[Measurement reading data]
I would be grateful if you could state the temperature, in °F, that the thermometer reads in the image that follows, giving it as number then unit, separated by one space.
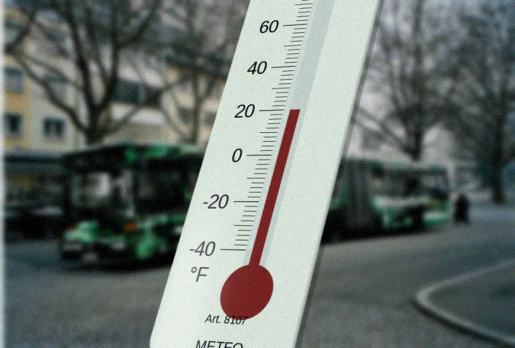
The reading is 20 °F
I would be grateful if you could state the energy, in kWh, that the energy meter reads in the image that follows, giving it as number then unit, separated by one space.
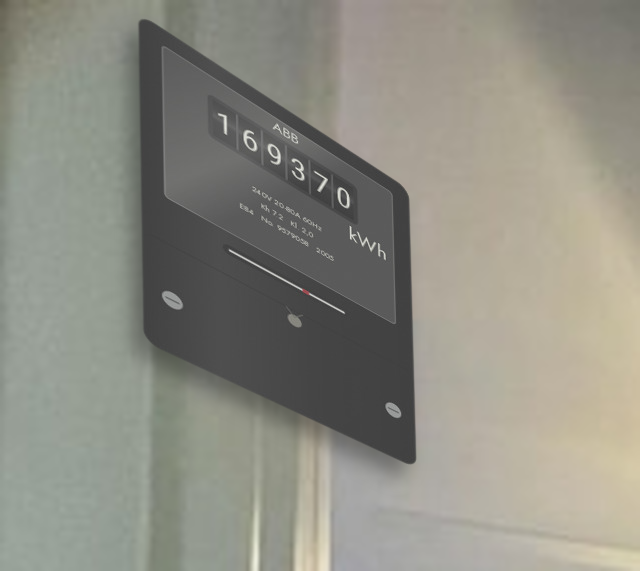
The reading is 169370 kWh
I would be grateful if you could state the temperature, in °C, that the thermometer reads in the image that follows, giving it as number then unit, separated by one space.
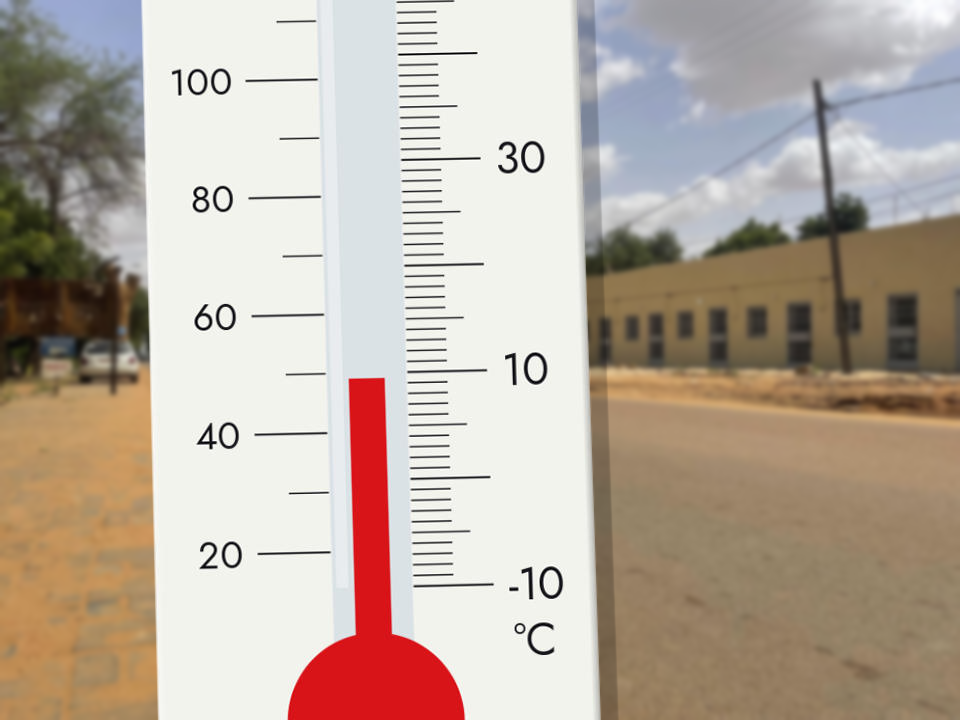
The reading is 9.5 °C
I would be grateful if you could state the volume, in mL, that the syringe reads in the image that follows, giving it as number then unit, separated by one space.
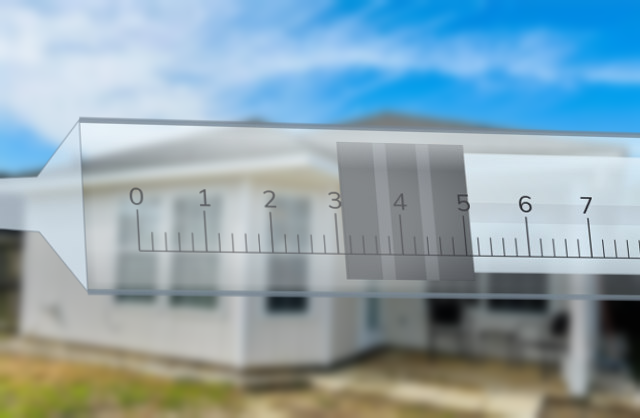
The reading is 3.1 mL
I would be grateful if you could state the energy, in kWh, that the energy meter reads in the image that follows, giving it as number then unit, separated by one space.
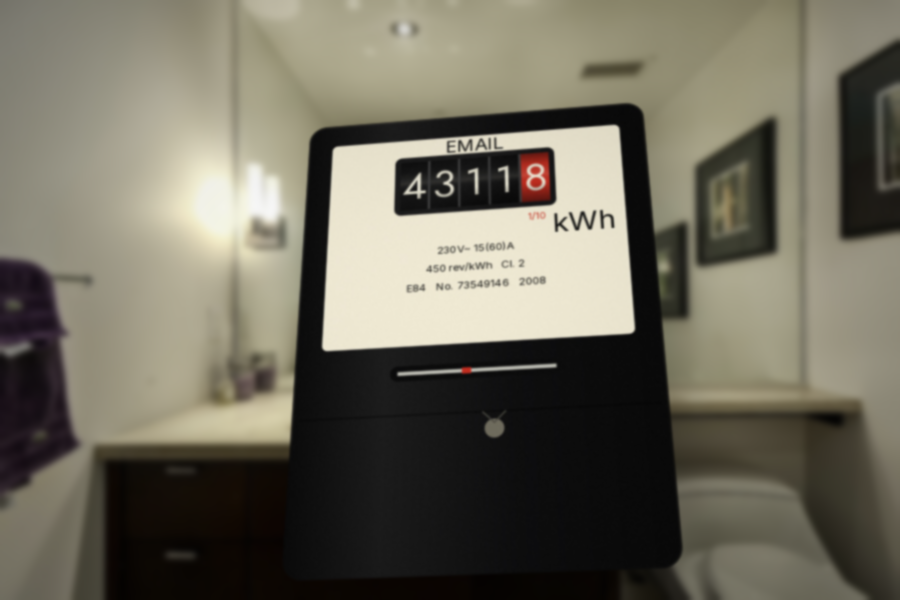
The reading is 4311.8 kWh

◆ **The task**:
Output the lines of the entries above as a Markdown table with the columns Row and Line, numbering each line and leaving out blank lines and the pictures.

◆ **Reply to the task**:
| Row | Line |
|---|---|
| 1 | I would be grateful if you could state the temperature, in °F, that the thermometer reads in the image that follows, giving it as number then unit, separated by one space. |
| 2 | The reading is 20 °F |
| 3 | I would be grateful if you could state the energy, in kWh, that the energy meter reads in the image that follows, giving it as number then unit, separated by one space. |
| 4 | The reading is 169370 kWh |
| 5 | I would be grateful if you could state the temperature, in °C, that the thermometer reads in the image that follows, giving it as number then unit, separated by one space. |
| 6 | The reading is 9.5 °C |
| 7 | I would be grateful if you could state the volume, in mL, that the syringe reads in the image that follows, giving it as number then unit, separated by one space. |
| 8 | The reading is 3.1 mL |
| 9 | I would be grateful if you could state the energy, in kWh, that the energy meter reads in the image that follows, giving it as number then unit, separated by one space. |
| 10 | The reading is 4311.8 kWh |